Путь в Индию для М. Элиаде открылся несколько неожиданно. В мае 1928 года, читая «Историю индийской философии» Сурендраната Дасгупты, наткнулся на признание автора, что выходу в свет этой книги, включая ее издание и субсидии во время обучения в Кембриджском Университете, он обязан Марахайя Маниндра Чандра Нанди из Касимбрагара. Далее прилагался его адрес. «Шутки ради я написал ему письмо, в котором говорилось, что я собираюсь писать диплом по философии Возрождения, но, кроме того, меня очень интересует индийская философия, и мне бы хотелось поехать в Калькутту, поработать пару лет с Дасгуптой. Я мог бы жить достаточно скромно, как живут индийские студенты, и спрашивал, смогу ли я получить от него стипендию, если однажды окажусь в Индии»[5]5
  Там же, р. 145.


[Закрыть]
. Каково же было его изумление и радость, когда пришло ответное письмо с предложением учиться в Индии в течение пяти лет, субсидирование Махарайя гарантировал.

Нет смысла подробно останавливаться на пребывании Элиаде в Индии – он сам прекрасно это описывает. Мы остановимся лишь на некоторых деталях. Кроме того, что М. Элиаде преуспел в изучении бенгальского, английского, пали и тибетского языков, изменилось его отношение к Индии. Если раньше, увлекаясь философией, он воспринимал ее как «историческую», теперь же открыл для себя «внеисторическую», вечную Индию. Проведенные там годы были не только «кабинетной» учебой, – это и пребывание в монастырях в Гималаях, и путешествия по деревням.

Тогда же он все более отчетливо стал ощущать единый «космический уровень» человеческой культуры, к которому так часто обращался впоследствии. «Мне казалось, что я начинаю замечать элементы единства во всех крестьянских культурах, от Китая и Юго-Восточной Азии до Средиземноморья и Португалии. Я везде находил то, что позже назвал «космической религиозностью»; ту ведущую роль, которую играют символы и образы, религиозное почтение к Земле и Жизни, вера, что в таинстве плодородия и космическом повторении проявляется сакральное, чего нет среди событий истории». Конечно, христианство трансформировало крестьянские культуры Европы, но средневековое и средиземноморское христианство было, тем не менее, тоже моментом «космической литургии». Воплощение, смерть и воскресение Христа – в некотором смысле видоизмененная Природа. «Мир снова становился «хорошим», каким он был до Падения»[6]6
  Там же, р. 202.


[Закрыть]
. Чуть позже мы вернемся к этим размышлениям М. Элиаде, со временем оформившимся в более или менее стройную теорию.

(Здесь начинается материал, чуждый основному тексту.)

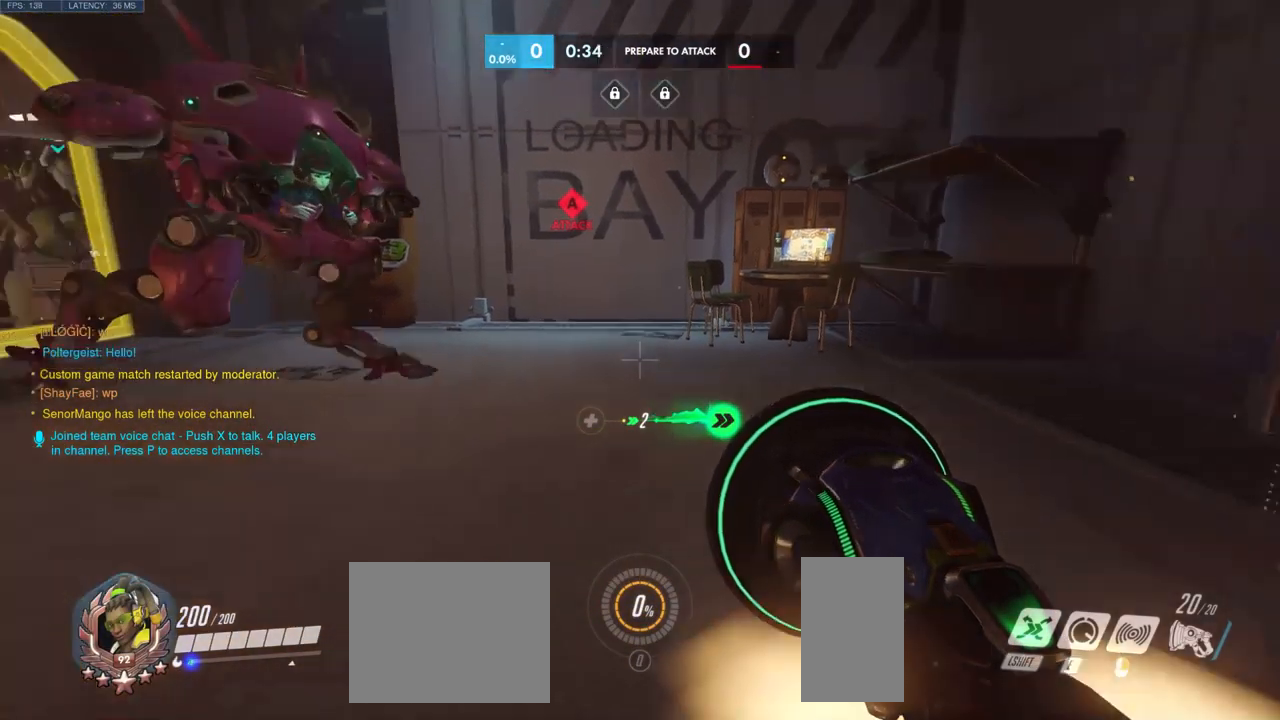
{"keys": [], "mouse": [], "events": []}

1931-й – год возвращения в Бухарест и Университет, на этот раз уже в статусе доктора философии и ассистента П.П. Негу леску. Вскоре М. Элиаде приступил и к самостоятельной преподавательской деятельности, объявив курс лекций «Проблема дьявола в истории религий» и семинар «Разрыв причинности в средневековой буддийской логике».

Те области, к исследованию которых обращался Элиаде в зрелом возрасте, обозначились в общих чертах как раз в вышеописанный период. Это одна из причин, по которой мы столь много внимания уделили его молодым годам. Далее – лишь совершенствование, корректировка деталей, выход на смежные проблемы. География преподавательской деятельности, начавшейся в родном городе, в дальнейшем расширилась: Париж, Рим, Падуя, Лунда, Мюнхен, Франкфурт-на-Майне, Марбур, Цюрих, Аскона, Сорбонна, Чикаго. Короткий промежуток времени Элиаде посвятил дипломатии (1940—1945, атташе по культуре при румынском посольстве в Лондоне; советник посла по вопросам культуры в Лиссабоне), но вскоре снова вернулся к преподаванию, обосновавшись в Париже. Этот период жизни для М. Элиаде отмечен общением с известными деятелями науки, культуры и искусства, в том числе и с К.Г. Юнгом. Встречи в кружке К.Г. Юнга оказались важны не только с научно-познавательной точки зрения – там же М. Элиаде познакомился со своей будущей второй женой Кристинель. Ее появление в определенной мере знаменовало возрождение М. Элиаде, глубоко переживавшего смерть первой супруги.

Прежде чем приступить к преподаванию, М. Элиаде был вынужден решить некоторые неизбежные бытовые проблемы: жилищные, финансовые. (Интересно, что в предисловии к изданию дневников М. Элиаде, когда говорится о сложности первых лет его пребывания в Париже, в качестве примера приводится факт, что, когда он жил в гостинице, ему приходилось готовить еду на примусе!) Сложно было и полностью переключиться на французский язык. Но все эти проблемы в достаточно короткий срок были решены, так что впоследствии период пребывания в Париже многие стали считать самым плодотворным в творчестве М. Элиаде. Издательская работа Элиаде отмечена основанием журналов «История религий», «Zalmoxis»; не прекращал он и писательскую деятельность, начавшуюся опять-таки в молодые годы.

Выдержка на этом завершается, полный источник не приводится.